I never thought the reason for writing is that I have nothing ELSE to do. Having gotten two feet of snow Friday to Saturday and having a few more inches dumped atop of that Tuesday to Wednesday we have seemingly been trapped inside the house. Now don't get me wrong, we have gotten out, but the whold air about it has been less than encouraging. Perhaps it's that the kids have been off of school all week. . .did I mention all week.

Last week the phrase God gave me was "battle for it". He said it in so many ways "are you battling?", "You are going to have to fight for this", and "What you are doing is important and hence opposed-so you know that it is not going to come easy". On one hand, yes, I was happy for a word. On the other hand, however, THIS WORD?

The word has come to fruition. I had planned to get serious about writing (again) and make it an unchangable part of my schedule. If I had to change it, like was already happening for an endocrine appointment for my mom and a biopsy for myself, I would have to reschedule it just like any other appointment. I started on the weekend by attempting to back up my data files on a disc and my photos on a brand new portable hard drive. Neither of these worked. Yes, I used the snow days to try to be productive, yes it ended up being another waste of time.

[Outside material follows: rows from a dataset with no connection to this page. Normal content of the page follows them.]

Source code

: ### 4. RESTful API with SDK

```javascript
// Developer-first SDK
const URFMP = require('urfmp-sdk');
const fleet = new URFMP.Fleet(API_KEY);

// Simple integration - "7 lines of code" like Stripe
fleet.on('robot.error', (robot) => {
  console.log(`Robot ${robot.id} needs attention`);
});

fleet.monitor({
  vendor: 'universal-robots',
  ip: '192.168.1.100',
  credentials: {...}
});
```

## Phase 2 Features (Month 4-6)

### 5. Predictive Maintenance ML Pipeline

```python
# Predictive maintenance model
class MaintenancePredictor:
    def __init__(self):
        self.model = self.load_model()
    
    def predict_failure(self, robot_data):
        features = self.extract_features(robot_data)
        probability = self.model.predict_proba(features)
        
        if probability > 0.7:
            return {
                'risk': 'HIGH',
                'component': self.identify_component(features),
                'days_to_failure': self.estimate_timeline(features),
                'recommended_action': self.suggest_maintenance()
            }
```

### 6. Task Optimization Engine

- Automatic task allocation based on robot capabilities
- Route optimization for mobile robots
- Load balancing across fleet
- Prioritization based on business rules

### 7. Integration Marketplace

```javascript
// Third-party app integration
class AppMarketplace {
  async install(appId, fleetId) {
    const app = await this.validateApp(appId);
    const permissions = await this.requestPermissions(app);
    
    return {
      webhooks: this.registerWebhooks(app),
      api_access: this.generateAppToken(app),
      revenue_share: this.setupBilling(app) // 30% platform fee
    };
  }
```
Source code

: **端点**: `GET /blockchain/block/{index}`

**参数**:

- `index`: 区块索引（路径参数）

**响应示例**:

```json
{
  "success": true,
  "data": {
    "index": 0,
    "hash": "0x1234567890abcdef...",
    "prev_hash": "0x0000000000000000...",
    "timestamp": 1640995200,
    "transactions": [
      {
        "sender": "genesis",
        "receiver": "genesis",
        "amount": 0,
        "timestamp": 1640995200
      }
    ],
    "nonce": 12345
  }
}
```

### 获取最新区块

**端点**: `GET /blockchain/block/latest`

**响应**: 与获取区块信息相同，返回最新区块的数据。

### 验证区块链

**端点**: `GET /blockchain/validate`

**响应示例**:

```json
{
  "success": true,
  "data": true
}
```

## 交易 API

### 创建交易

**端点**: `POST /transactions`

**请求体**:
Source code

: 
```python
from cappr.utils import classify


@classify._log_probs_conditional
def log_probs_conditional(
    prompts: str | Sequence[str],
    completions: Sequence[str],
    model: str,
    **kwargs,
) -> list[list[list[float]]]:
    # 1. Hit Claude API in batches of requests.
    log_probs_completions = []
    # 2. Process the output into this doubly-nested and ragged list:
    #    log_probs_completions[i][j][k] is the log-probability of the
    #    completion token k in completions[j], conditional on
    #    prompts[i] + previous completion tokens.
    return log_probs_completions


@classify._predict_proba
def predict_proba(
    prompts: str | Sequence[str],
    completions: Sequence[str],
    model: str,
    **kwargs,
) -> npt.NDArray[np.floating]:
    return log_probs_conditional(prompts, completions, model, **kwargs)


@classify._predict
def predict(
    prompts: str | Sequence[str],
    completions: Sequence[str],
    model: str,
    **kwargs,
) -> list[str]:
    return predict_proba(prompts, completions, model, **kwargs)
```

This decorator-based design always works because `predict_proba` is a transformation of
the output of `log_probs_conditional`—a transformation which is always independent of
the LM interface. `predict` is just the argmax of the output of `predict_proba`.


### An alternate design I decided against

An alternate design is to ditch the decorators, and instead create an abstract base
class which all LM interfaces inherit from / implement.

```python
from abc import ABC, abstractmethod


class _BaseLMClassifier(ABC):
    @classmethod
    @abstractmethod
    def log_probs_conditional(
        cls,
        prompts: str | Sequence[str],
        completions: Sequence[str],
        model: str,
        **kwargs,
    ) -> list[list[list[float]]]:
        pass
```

Tuesday I had Joe run virus software. It was an all day project. By Wednesday, my computer wouldn't even turn on. I am not furious, dejected, deflated or anything similar. Hmmmm, what's that all about? I have peace about it. I had hard copies of the data and he was able to copy the photos. But what is this peace? Where is this nagging feeling coming from that wants to say, "Now you can't do anything". Sometimes, I admit, I don't get it. Is God saying "Rest and enjoy this beautiful time?" I don't think so. Actually, right now I am so bored I want to write--of course I will be doing it with a pen and paper.

And this is how I recognize the attack, the battle. Decide you are going to get on a schedule and write-the enemy counters with a week of school cancellations. Take time out to back up your documents-counter, you don't even have that computer where everything was saved anymore. Make a fire and try to read for awhile-the neighbor boy shows up for a live cowboy and indians show in the same room. Blow off the fire and go to whip off a quick blog enroute to closing yourself in your quiet bedroom with pen and paper-it's instantly silent downstairs. . .the boys are upstairs. Is this peace or just the emotion that oozes out from "you can't get anywhere, why even try?" This is the battle.

All I can gain from this is that what I am doing must be important-or the enemy wouldn't waste so much effort trying to stop me. Unfortunately, this doesn't put the fire under me that it should. What is the missing link to that fire?

The boys are back downstairs and it is quiet--I better run!